LegalCrystal Citation
SubjectProperty
CourtKolkata
Decided On
Judge
Reported in(1883)ILR9Cal125
AppellantKedarnath Banerjee and ors.
RespondentBhootnath Chatterjee
Cases Referred and Noyes v. Crawley
Excerpt:
suit for possession - previous dispossession--limitation--adverse possession--evidence--onus. - .....they were in possession of the land in dispute within twelve years from the institution of the suit. the possession set up by the plaintiffs is, that they excavated this land for the purpose of obtaining bricks, which were buried there. the munsif found that this was false. the district judge comes to no very definite finding on this point, though, so far as we can learn his opinion, he seems to have thought that it was not true; but, that however that might be, the plaintiffs' real cause of action was the registration-proceedings. to make out his cause of action in a case of this kind, the plaintiff had to show the date on which he was dispossessed,-that is to say, to show that either on the particular date on which he stated the dispossession to have taken place, or some other.....
Judgment:

Prinsep, J.

1. This is one of the many cases that have recently been before the Courts arising out of the Land Registration Act. The defendant succeeded, as against the plaintiffs, in getting his name registered as in possession of four katas of land.

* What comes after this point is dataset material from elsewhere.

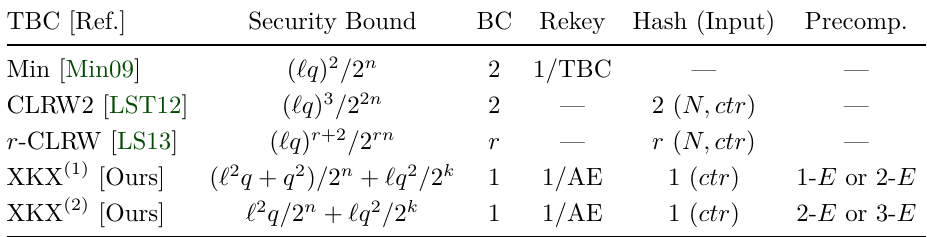
Table 1: Comparison of security and efficiency of BBB-secure TBCs. This table considers ΘCB3-based and OTR -based schemes whose underlying TBCs are given in the left most column. In these bounds, it is assumed that the influences of the decryption queries and associated data are sufficiently small. “BC” shows the number of blockcipher calls per one data block. In “Rekey,” “1/TBC” means that a key scheduling is performed for each TBC call, and “1/AE” meas that a key scheduling is performed for each AE query. “Hash” shows the number of keyed hash function evaluations in one TBC call, and in the parentheses, the inputs are given. In “Precomp.,” i - E means that a blockcipher is called i times in a precomputation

2. The plaintiffs have brought the present suit to obtain possession by proof of title, alleging that the registration-proceedings were their cause of action,-that is to say, as we understand it, that; they wore in possession up to the date on which those proceedings were taken. The defendant says, that he has been in possession for the last twenty-five years under a verbal gift made in his favour by one who is said to have been the plaintiff's ancestor.

3. Now the first point which the District Judge had to decide was whether, under such circumstances, the plaintiffs have proved that they were in possession of the land in dispute within twelve years from the institution of the suit. The possession set up by the plaintiffs is, that they excavated this land for the purpose of obtaining bricks, which were buried there. The Munsif found that this was false. The District Judge comes to no very definite finding on this point, though, so far as we can learn his opinion, he seems to have thought that it was not true; but, that however that might be, the plaintiffs' real cause of action was the registration-proceedings. To make out his cause of action in a case of this kind, the plaintiff had to show the date on which he was dispossessed,-that is to say, to show that either on the particular date on which he stated the dispossession to have taken place, or some other period within twelve years from the date of the institution of the suit, he was in possession of this land. As an authority for this view of the law we would refer to the judgment of the Privy Council in the case of Rajah Sahib Perhlad Sein v. Maharajah Rajender Kishore Singh 12 Moore's I.A. 337; Dawkins v. Lord Penrhyn 4 App. Cas. 51 and Noyes v. Crawley 10 Ch. D. 31 36. In the present case, until the plaintiffs could show that their suit was not barred by limitation,-that is to say, that they were in possession within twelve years from the date of the institution of the suit,-they could not call upon the defendant to prove his title under the alleged verbal gift. We, therefore, remand this case to the lower Appellate Court, that it may re-try the appeal in accordance with the above observations. Costs to follow the result.